§ Exercise description
Exactly how many lines in this material contain the string "none"? Reply with the number alone.

§ Excerpted data
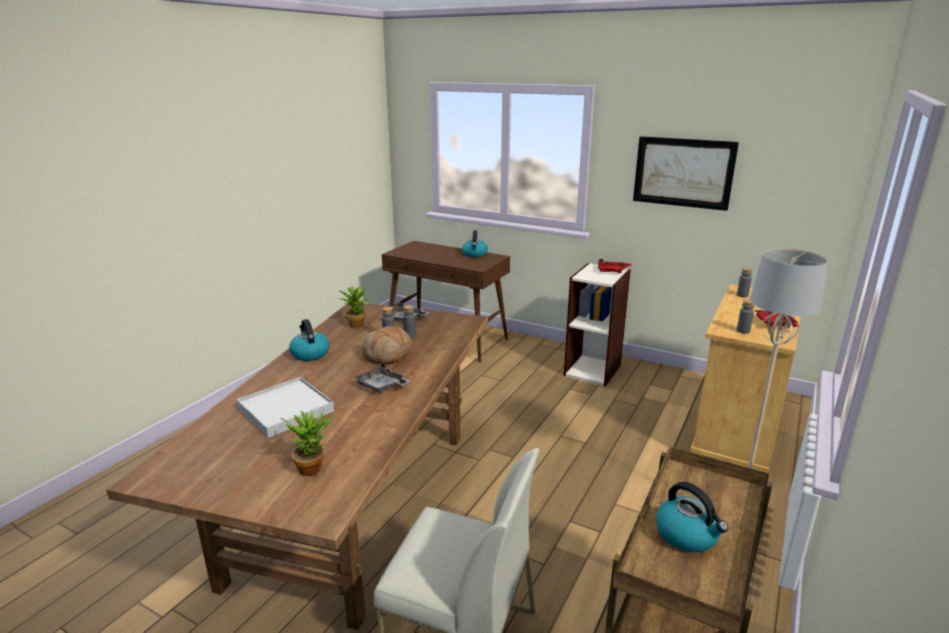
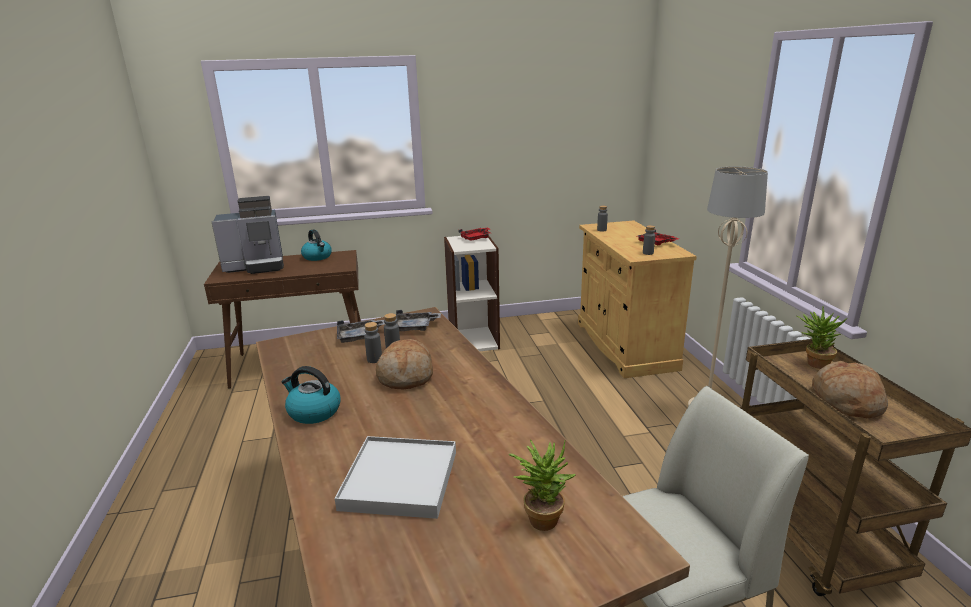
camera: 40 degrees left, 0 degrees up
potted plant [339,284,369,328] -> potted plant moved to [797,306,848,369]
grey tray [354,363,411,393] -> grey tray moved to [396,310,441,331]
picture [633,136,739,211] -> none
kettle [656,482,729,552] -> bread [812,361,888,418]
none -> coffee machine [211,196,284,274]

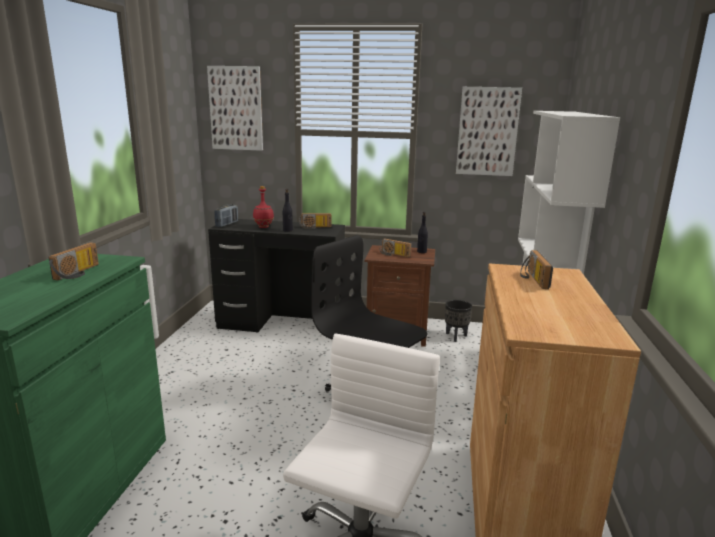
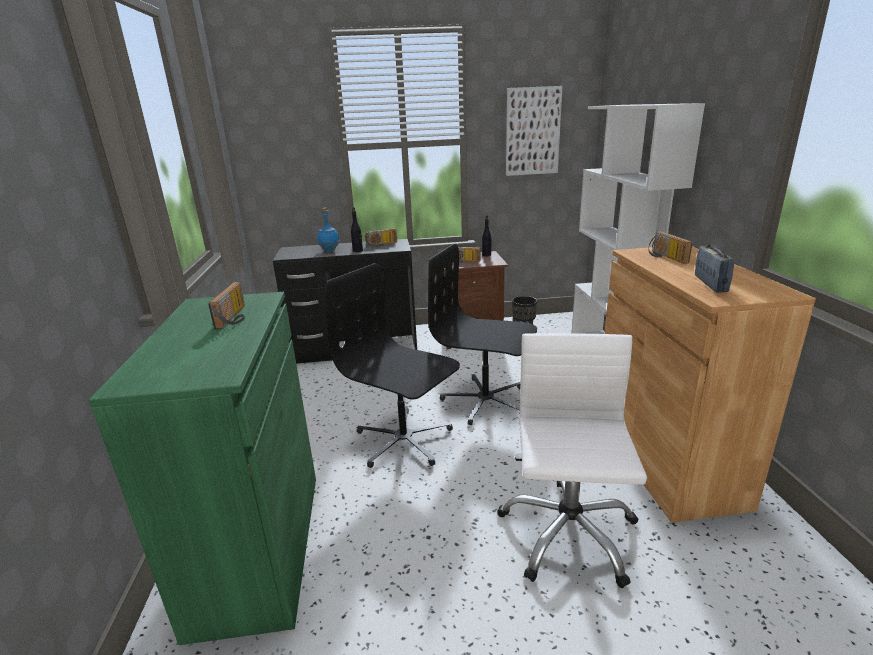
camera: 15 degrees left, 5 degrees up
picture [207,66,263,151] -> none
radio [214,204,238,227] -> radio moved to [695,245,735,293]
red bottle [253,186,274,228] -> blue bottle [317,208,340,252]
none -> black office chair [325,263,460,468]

§ Response to this exercise
4